BookLust Twist: from More Book Lust in the chapter called “The Beats and Their Generation” (p 17).

Year of the French

Flanagan, Thomas. Year of the French. Henry Holt & Company, 1979.

1798. Ireland. It all starts when a school teacher is asked to write a letter to a landlord. Arthur Vincent Broome offers a narrative of the events that followed. Malcolm Elliot writes a memoir. Sean MacKenna shares a diary. Characters from every angle share a voice in the telling. Thus begins a long and tumultuous history of Ireland, starting with the Rebellion of 1798. As with any war, the Rebellion is violent tide that sweeps up anyone in its path, be they Protestant, Catholic, Papist, landowner, landless, landlord, farmer, soldier, blacksmith, teacher, poet, peasant, gentry, French, English, Irish, man, woman, or child. Narratives come from all of the above and readers are cautioned to read carefully, to concentrate on the voices. Flanagan puts you into the plot so well that at any given moment you are either on the side of the Protestants or Catholics. Either the French or the English welcomed you into their camps. Year of the French describes war maneuvers as well as personal rifts between families, struggles in marriages and livelihoods.
As an aside, I felt like Year of the French was half written in a foreign language. Words like boreen, kernes and omadhaun kept me diving into Google for answers.

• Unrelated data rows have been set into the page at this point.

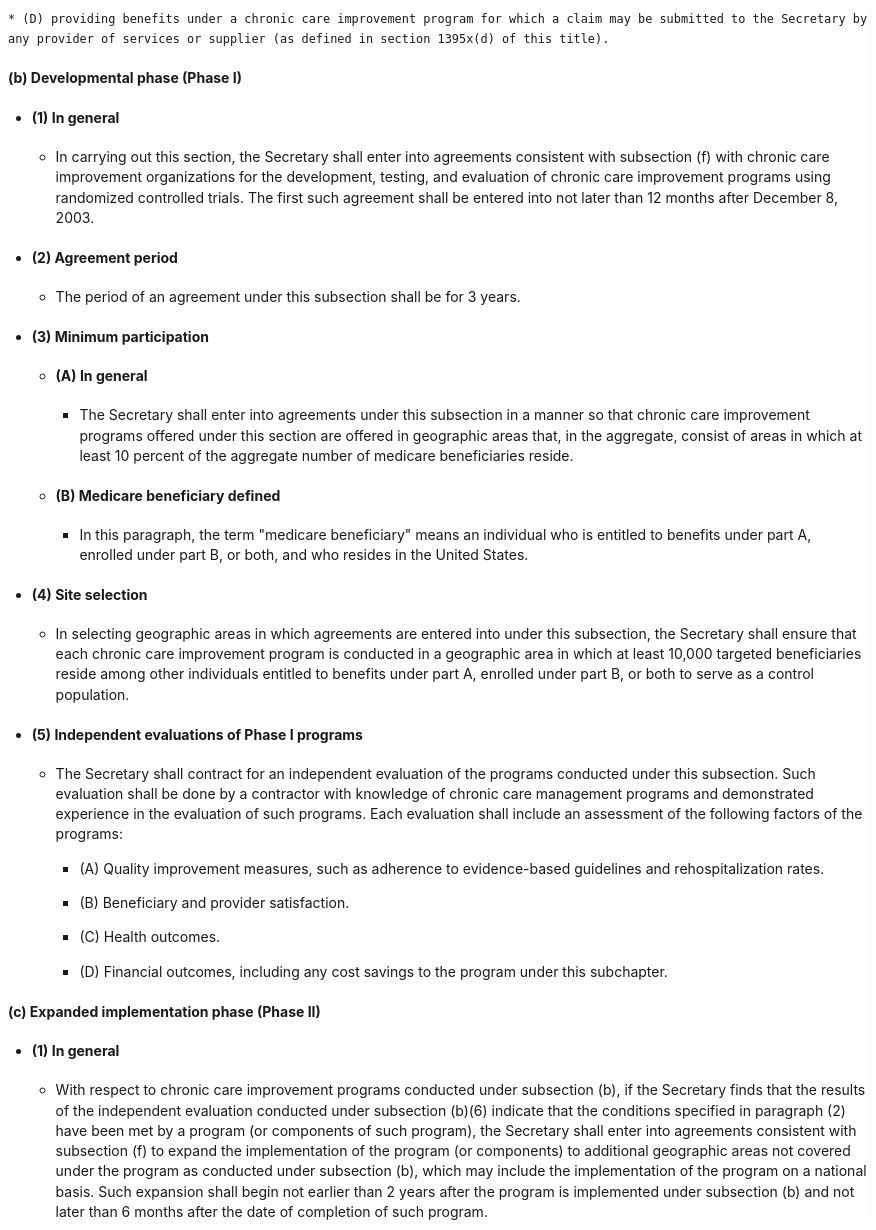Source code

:     * (D) providing benefits under a chronic care improvement program for which a claim may be submitted to the Secretary by any provider of services or supplier (as defined in section 1395x(d) of this title).

#### (b) Developmental phase (Phase I)
* #### (1) In general
  * In carrying out this section, the Secretary shall enter into agreements consistent with subsection (f) with chronic care improvement organizations for the development, testing, and evaluation of chronic care improvement programs using randomized controlled trials. The first such agreement shall be entered into not later than 12 months after December 8, 2003.

* #### (2) Agreement period
  * The period of an agreement under this subsection shall be for 3 years.

* #### (3) Minimum participation
  * #### (A) In general
    * The Secretary shall enter into agreements under this subsection in a manner so that chronic care improvement programs offered under this section are offered in geographic areas that, in the aggregate, consist of areas in which at least 10 percent of the aggregate number of medicare beneficiaries reside.

  * #### (B) Medicare beneficiary defined
    * In this paragraph, the term "medicare beneficiary" means an individual who is entitled to benefits under part A, enrolled under part B, or both, and who resides in the United States.

* #### (4) Site selection
  * In selecting geographic areas in which agreements are entered into under this subsection, the Secretary shall ensure that each chronic care improvement program is conducted in a geographic area in which at least 10,000 targeted beneficiaries reside among other individuals entitled to benefits under part A, enrolled under part B, or both to serve as a control population.

* #### (5) Independent evaluations of Phase I programs
  * The Secretary shall contract for an independent evaluation of the programs conducted under this subsection. Such evaluation shall be done by a contractor with knowledge of chronic care management programs and demonstrated experience in the evaluation of such programs. Each evaluation shall include an assessment of the following factors of the programs:

    * (A) Quality improvement measures, such as adherence to evidence-based guidelines and rehospitalization rates.

    * (B) Beneficiary and provider satisfaction.

    * (C) Health outcomes.

    * (D) Financial outcomes, including any cost savings to the program under this subchapter.

#### (c) Expanded implementation phase (Phase II)
* #### (1) In general
  * With respect to chronic care improvement programs conducted under subsection (b), if the Secretary finds that the results of the independent evaluation conducted under subsection (b)(6) indicate that the conditions specified in paragraph (2) have been met by a program (or components of such program), the Secretary shall enter into agreements consistent with subsection (f) to expand the implementation of the program (or components) to additional geographic areas not covered under the program as conducted under subsection (b), which may include the implementation of the program on a national basis. Such expansion shall begin not earlier than 2 years after the program is implemented under subsection (b) and not later than 6 months after the date of completion of such program.
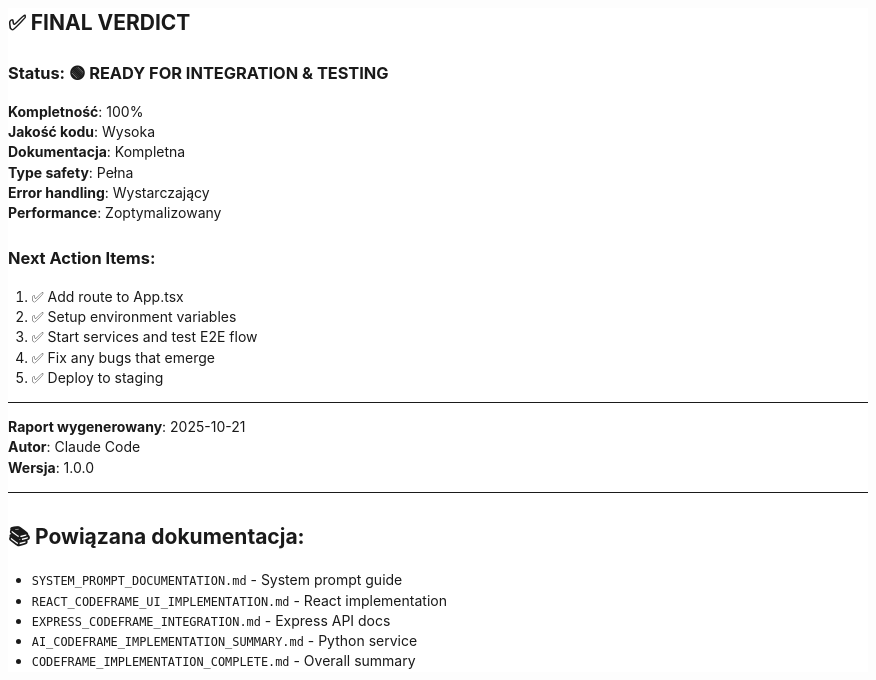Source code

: 
## ✅ FINAL VERDICT

### Status: 🟢 READY FOR INTEGRATION & TESTING

**Kompletność**: 100%  
**Jakość kodu**: Wysoka  
**Dokumentacja**: Kompletna  
**Type safety**: Pełna  
**Error handling**: Wystarczający  
**Performance**: Zoptymalizowany  

### Next Action Items:

1. ✅ Add route to App.tsx
2. ✅ Setup environment variables
3. ✅ Start services and test E2E flow
4. ✅ Fix any bugs that emerge
5. ✅ Deploy to staging

---

**Raport wygenerowany**: 2025-10-21  
**Autor**: Claude Code  
**Wersja**: 1.0.0

---

## 📚 Powiązana dokumentacja:

- `SYSTEM_PROMPT_DOCUMENTATION.md` - System prompt guide
- `REACT_CODEFRAME_UI_IMPLEMENTATION.md` - React implementation
- `EXPRESS_CODEFRAME_INTEGRATION.md` - Express API docs
- `AI_CODEFRAME_IMPLEMENTATION_SUMMARY.md` - Python service
- `CODEFRAME_IMPLEMENTATION_COMPLETE.md` - Overall summary

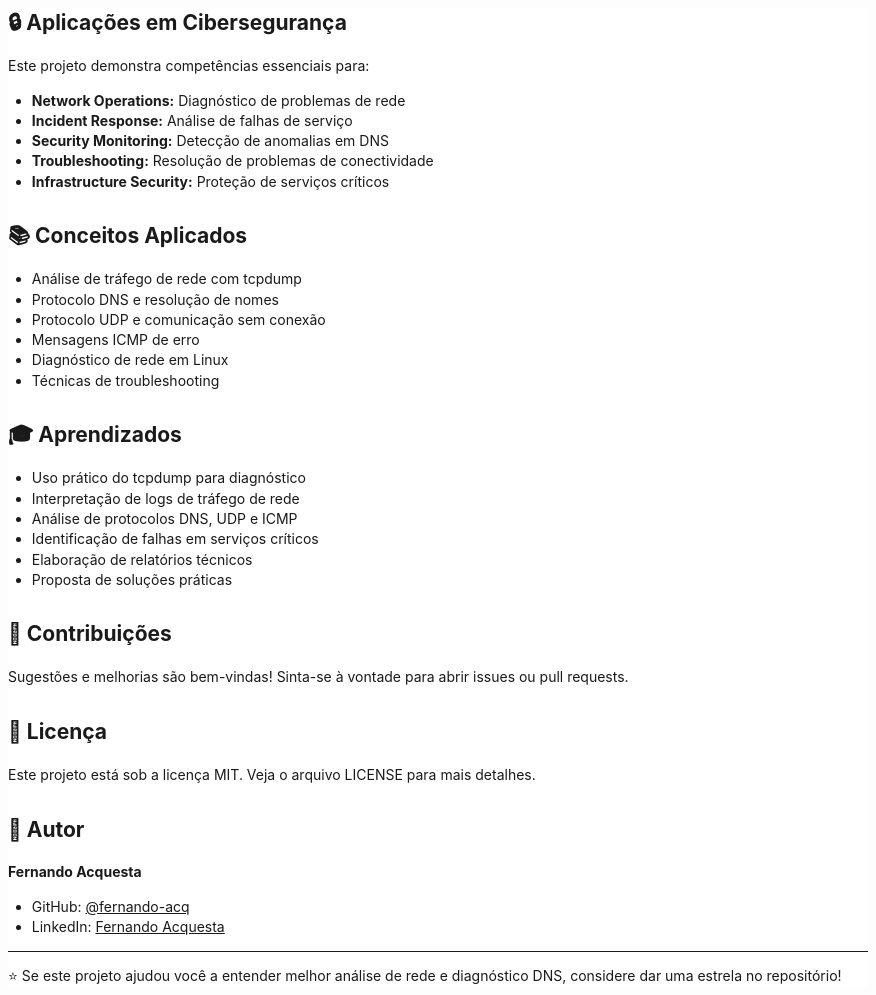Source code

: ## 🔒 Aplicações em Cibersegurança

Este projeto demonstra competências essenciais para:

- **Network Operations:** Diagnóstico de problemas de rede
- **Incident Response:** Análise de falhas de serviço
- **Security Monitoring:** Detecção de anomalias em DNS
- **Troubleshooting:** Resolução de problemas de conectividade
- **Infrastructure Security:** Proteção de serviços críticos

## 📚 Conceitos Aplicados

- Análise de tráfego de rede com tcpdump
- Protocolo DNS e resolução de nomes
- Protocolo UDP e comunicação sem conexão
- Mensagens ICMP de erro
- Diagnóstico de rede em Linux
- Técnicas de troubleshooting

## 🎓 Aprendizados

- Uso prático do tcpdump para diagnóstico
- Interpretação de logs de tráfego de rede
- Análise de protocolos DNS, UDP e ICMP
- Identificação de falhas em serviços críticos
- Elaboração de relatórios técnicos
- Proposta de soluções práticas

## 🤝 Contribuições

Sugestões e melhorias são bem-vindas! Sinta-se à vontade para abrir issues ou pull requests.

## 📝 Licença

Este projeto está sob a licença MIT. Veja o arquivo LICENSE para mais detalhes.

## 👤 Autor

**Fernando Acquesta**
- GitHub: [@fernando-acq](https://github.com/fernando-acq)
- LinkedIn: [Fernando Acquesta](https://www.linkedin.com/in/fernando-acquesta-cybersecurity)

---

⭐ Se este projeto ajudou você a entender melhor análise de rede e diagnóstico DNS, considere dar uma estrela no repositório!
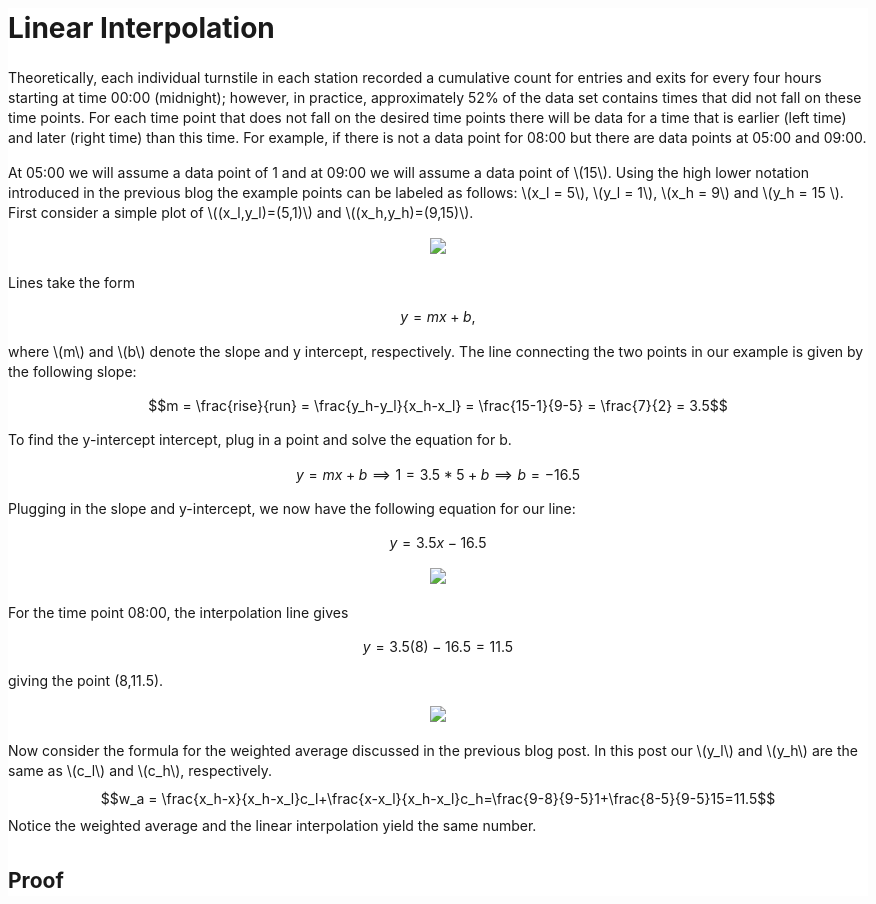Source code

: # Linear Interpolation

Theoretically, each individual turnstile in each station recorded a cumulative count for entries and exits for every four hours starting at time 00:00 (midnight); however, in practice, approximately 52% of the data set contains times that did not fall on these time points. For each time point that does not fall on the desired time points there will be data for a time that is earlier (left time) and later (right time) than this time.  For example, if there is not a data point for 08:00 but there are data points at 05:00 and 09:00. 

At 05:00 we will assume a data point of 1 and at 09:00 we will assume a data point of \\(15\\).  Using the high lower notation introduced in the previous blog the example points can be labeled as follows: \\(x_l = 5\\), \\(y_l = 1\\), \\(x_h = 9\\) and \\(y_h = 15 \\).  First consider a simple plot of \\((x_l,y_l)=(5,1)\\) and \\((x_h,y_h)=(9,15)\\).

<p style="text-align: center">
<img src="{{ site.url }}/images/Benson_Blogs/Benson_Blog_Images_2.002.jpeg" width="500p">
</p>

Lines take the form

$$y=mx+b,$$

where \\(m\\) and \\(b\\) denote the slope and y intercept, respectively. The line connecting the two points in our example is given by the following slope:

$$m = \frac{rise}{run} = \frac{y_h-y_l}{x_h-x_l} = \frac{15-1}{9-5} = \frac{7}{2} = 3.5$$

To find the y-intercept intercept, plug in a point and solve the equation for b.

$$y = mx+b \implies 1 = 3.5*5+b \implies b= -16.5$$

Plugging in the slope and y-intercept, we now have the following equation for our line:

$$y = 3.5x-16.5$$

<p style="text-align: center">
<img src="{{ site.url }}/images/Benson_Blogs/Benson_Blog_Images_2.003.jpeg" width="500p">
</p>

For the time point 08:00, the interpolation line gives

$$y = 3.5(8)-16.5 = 11.5$$

giving the point (8,11.5).

<p style="text-align: center">
<img src="{{ site.url }}/images/Benson_Blogs/Benson_Blog_Images_2.004.jpeg" width="500p">
</p>

Now consider the formula for the weighted average discussed in the previous blog post.  In this post our \\(y_l\\) and \\(y_h\\) are the same as \\(c_l\\) and \\(c_h\\), respectively.
$$w_a = \frac{x_h-x}{x_h-x_l}c_l+\frac{x-x_l}{x_h-x_l}c_h=\frac{9-8}{9-5}1+\frac{8-5}{9-5}15=11.5$$
Notice the weighted average and the linear interpolation yield the same number.  

## Proof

Line I liked, “I have never broken the law when sober” (p 92). Amen to that. Here’s another from the diary of Sean MacKenna, “There are some pf these fellows who don’t know that the world is round, and for all they knew, they were being marched off to the edge of it” (p 260).

Confessional: I always keep a running biography list of characters whenever I see there are too many to keep track of. For example, Citizen Wolfe Tone is the founder of the Society of United Irishmen. Donal Hennessey has a handsome wife and is the father of two sons. Malachi Duggan is a unicorn in Ireland because he doesn’t drink. Matthew Quigley owns the tavern where Duggan doesn’t take drink.

Orbital information: I love it when one part of my life informs another. In Year of the French Flanagan writes the words “the parting glass.” If I wasn’t listening to an Irishman’s music, I wouldn’t know “The Parting Glass” is a funeral song (and a very beautiful one at that).

Book trivia: Year of the French is book one in Flanagan’s trilogy about the history of Ireland. I am reading all three.

Author fact: Amherst College holds Professor Flanagan’s papers. Too cool.

Nancy said: Pearl called Year of the French magnificent.

BookLust Twist: from Book Lust in the chapter called “Historical Fiction Around the World” (p 113).